I follow the invisible line extending from his fingertip to a group of young men not much older than Ezra, walking in a cluster and carrying aloft a statue of the Virgin Mary. She looks like most statues of the Virgin, the pleasant but closed expression, the blond hair and blue eyes, except for two things: she is wearing a baseball cap, and over her white and cerulean robes is a team jersey. The Virgin has a large number 37 on her back.
Lalo looks too. I ask him, "Is that normal?"
"Is what normal?" he says.
"Baseball Virgin," I say.
"They must have just won a game."
We ar
e making infinitesimal headway. This is unnerving in new ways. There is all the time in the world to watch the children selling Chiclets and random hardware items. There is ample time to see the mattresses piled up, for sale, on the sidewalk. There is time to scrutinize a man carrying a machete and a machine gun, to observe a tall gray stone statue in the neo-Hispano-Soviet style.
"Originally I was going to bring you to León, because—well, because it is a fine house and it is in the ancient capital, and you could visit the home of Rubén Darío and see his grave. But I have changed my mind. Quite possibly a hurricane is coming, so we'll go directly to the farm, which is on higher ground. Ezra will enjoy the iguanas and the howler monkeys. Are you fond of monkeys, young Ezra?"
"I am descended from monkeys," Ezra says.
We head for the countryside.
The colors are intense and the flowers unfamiliar. Not the flowers themselves but their Brobdingnagian scale. The ferns here are to the ferns of the Hudson Valley as a capybara is to a hamster. On the other side of us is the chaos and tangle of the rainforest with its one thousand shades of green. A bright blue butterfly hovers, swoops, and flits away. We drive uphill. We are among volcanoes. We are climbing a volcano.
Up ahead, a wooden sign hangs from a pole extended between two posts.
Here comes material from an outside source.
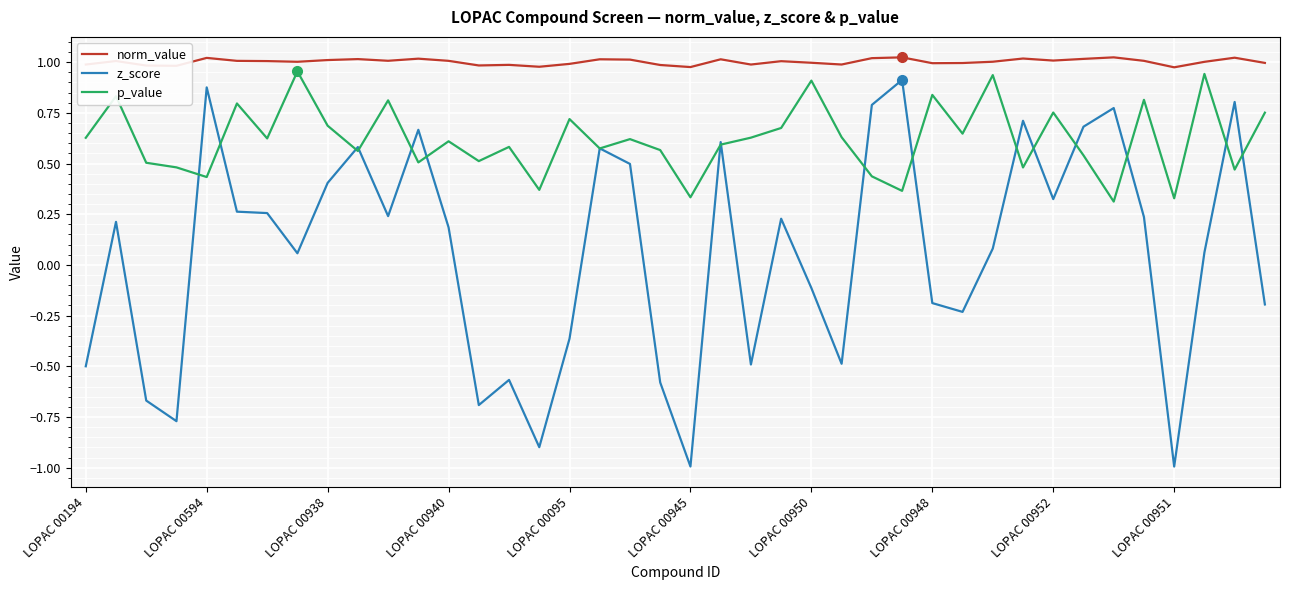

Which series has the largest total across all categories?

norm_value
It reads LAS BRISAS. We have entered the finca.
For a long while we ascend on this hairy dirt road, past thousands of shiny green coffee trees, through the cafetal, then level off at the village of many-colored cement workers' houses and a bright turquoise wooden church. The church, Santa Irena de Las Brisas (though there are many who hope it will one day be renamed for its local saint, not yet a saint), has vertical siding and stained-glass windows brought back from Prague in 1879 by a Llobet ancestor.
Lalo points to a smallish brown dog standing in the middle of the road. "Young Ezra, do you see that dog? He is a grandson of my Panchito. One of many. Panchito was prolific."
"What kind of dog was he?" Ezra asks.
"A mutt. A bit of everything. Panchito could go anywhere and never be a stranger. Un extranjero."